WHAT TO PRODUCE: Copy word for word the lines from the start of the records through the line that contains "middle mcp: (828, 372)", both included.

Joint position lists:
:::::

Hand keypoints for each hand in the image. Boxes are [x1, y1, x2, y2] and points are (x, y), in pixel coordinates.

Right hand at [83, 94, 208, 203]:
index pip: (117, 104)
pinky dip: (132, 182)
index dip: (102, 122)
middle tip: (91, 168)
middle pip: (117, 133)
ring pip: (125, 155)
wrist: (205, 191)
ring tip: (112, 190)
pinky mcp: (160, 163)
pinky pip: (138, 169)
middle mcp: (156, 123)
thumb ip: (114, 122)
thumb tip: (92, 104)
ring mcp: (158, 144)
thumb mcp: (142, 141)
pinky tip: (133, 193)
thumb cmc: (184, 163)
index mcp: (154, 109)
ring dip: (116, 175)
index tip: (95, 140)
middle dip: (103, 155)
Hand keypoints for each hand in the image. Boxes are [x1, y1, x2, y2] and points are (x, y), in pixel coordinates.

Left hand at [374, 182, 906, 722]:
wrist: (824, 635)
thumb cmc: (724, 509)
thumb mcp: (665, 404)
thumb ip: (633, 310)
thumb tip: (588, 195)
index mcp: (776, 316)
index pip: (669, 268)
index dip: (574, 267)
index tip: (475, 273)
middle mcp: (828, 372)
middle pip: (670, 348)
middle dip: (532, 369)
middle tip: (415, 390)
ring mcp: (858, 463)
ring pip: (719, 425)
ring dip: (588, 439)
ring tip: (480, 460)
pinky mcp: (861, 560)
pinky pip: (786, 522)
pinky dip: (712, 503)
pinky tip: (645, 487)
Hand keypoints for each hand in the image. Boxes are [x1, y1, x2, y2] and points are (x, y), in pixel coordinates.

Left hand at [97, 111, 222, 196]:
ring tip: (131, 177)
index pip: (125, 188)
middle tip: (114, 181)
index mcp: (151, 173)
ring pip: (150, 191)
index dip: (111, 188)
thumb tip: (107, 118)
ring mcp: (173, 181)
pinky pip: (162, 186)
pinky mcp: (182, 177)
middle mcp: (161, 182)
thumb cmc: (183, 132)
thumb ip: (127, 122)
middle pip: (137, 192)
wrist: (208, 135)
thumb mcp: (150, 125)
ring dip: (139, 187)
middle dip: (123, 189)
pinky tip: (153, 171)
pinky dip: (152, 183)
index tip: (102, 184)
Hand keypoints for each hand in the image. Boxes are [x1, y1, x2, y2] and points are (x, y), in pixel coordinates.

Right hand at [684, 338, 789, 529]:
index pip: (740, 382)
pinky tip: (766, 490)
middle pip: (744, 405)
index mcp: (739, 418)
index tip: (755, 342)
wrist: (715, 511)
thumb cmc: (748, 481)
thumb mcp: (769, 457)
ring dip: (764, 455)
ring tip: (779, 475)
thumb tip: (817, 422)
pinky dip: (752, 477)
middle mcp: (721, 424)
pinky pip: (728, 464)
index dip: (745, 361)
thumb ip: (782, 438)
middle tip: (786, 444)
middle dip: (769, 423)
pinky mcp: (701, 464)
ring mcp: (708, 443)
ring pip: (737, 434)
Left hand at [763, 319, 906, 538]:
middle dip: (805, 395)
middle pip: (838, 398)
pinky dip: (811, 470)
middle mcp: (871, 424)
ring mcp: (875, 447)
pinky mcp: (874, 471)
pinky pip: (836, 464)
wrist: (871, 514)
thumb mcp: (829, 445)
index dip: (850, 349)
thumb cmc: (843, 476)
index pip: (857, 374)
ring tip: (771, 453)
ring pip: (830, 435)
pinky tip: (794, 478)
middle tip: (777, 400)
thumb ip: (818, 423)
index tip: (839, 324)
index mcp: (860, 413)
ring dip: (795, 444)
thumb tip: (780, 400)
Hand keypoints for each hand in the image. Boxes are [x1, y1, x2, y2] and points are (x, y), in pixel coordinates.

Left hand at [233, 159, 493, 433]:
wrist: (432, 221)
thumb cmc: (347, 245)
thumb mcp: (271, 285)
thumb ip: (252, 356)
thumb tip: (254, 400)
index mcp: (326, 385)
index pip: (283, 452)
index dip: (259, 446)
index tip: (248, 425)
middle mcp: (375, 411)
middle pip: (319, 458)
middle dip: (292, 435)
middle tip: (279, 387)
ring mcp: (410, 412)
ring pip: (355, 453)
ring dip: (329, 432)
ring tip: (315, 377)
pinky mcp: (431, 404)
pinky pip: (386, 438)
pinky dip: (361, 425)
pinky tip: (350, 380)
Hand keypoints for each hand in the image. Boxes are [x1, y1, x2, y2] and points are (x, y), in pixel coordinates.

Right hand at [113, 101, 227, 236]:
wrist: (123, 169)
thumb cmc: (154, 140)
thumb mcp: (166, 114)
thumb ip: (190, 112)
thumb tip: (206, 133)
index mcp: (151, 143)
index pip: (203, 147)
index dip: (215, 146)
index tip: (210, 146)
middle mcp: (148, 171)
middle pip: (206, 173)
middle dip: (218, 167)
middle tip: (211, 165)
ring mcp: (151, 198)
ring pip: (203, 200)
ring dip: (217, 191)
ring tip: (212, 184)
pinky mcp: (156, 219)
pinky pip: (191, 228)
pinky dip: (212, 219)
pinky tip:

:::::

COMPLETED TASK:
Hand keypoints for each hand in the image. Boxes are [x1, y1, x2, y2] and points are (x, y), in pixel coordinates.

Right hand at [83, 94, 208, 203]:
index pip: (117, 104)
pinky dip: (132, 182)
index dip: (102, 122)
middle tip: (91, 168)
middle pip: (117, 133)
ring pip: (125, 155)
wrist: (205, 191)
ring tip: (112, 190)
pinky mcp: (160, 163)
pinky pip: (138, 169)
middle mcp: (156, 123)
thumb ip: (114, 122)
thumb tip: (92, 104)
ring mcp: (158, 144)
thumb mcp: (142, 141)
pinky tip: (133, 193)
thumb cmc: (184, 163)
index mcp: (154, 109)
ring dip: (116, 175)
index tip: (95, 140)
middle dip: (103, 155)
Hand keypoints for each hand in the image. Boxes are [x1, y1, x2, y2] and points are (x, y), in pixel coordinates.

Left hand at [374, 182, 906, 722]:
wrist: (824, 635)
thumb cmc: (724, 509)
thumb mcp: (665, 404)
thumb ip: (633, 310)
thumb tip: (588, 195)
index mcp: (776, 316)
index pip: (669, 268)
index dip: (574, 267)
index tip: (475, 273)
middle mcp: (828, 372)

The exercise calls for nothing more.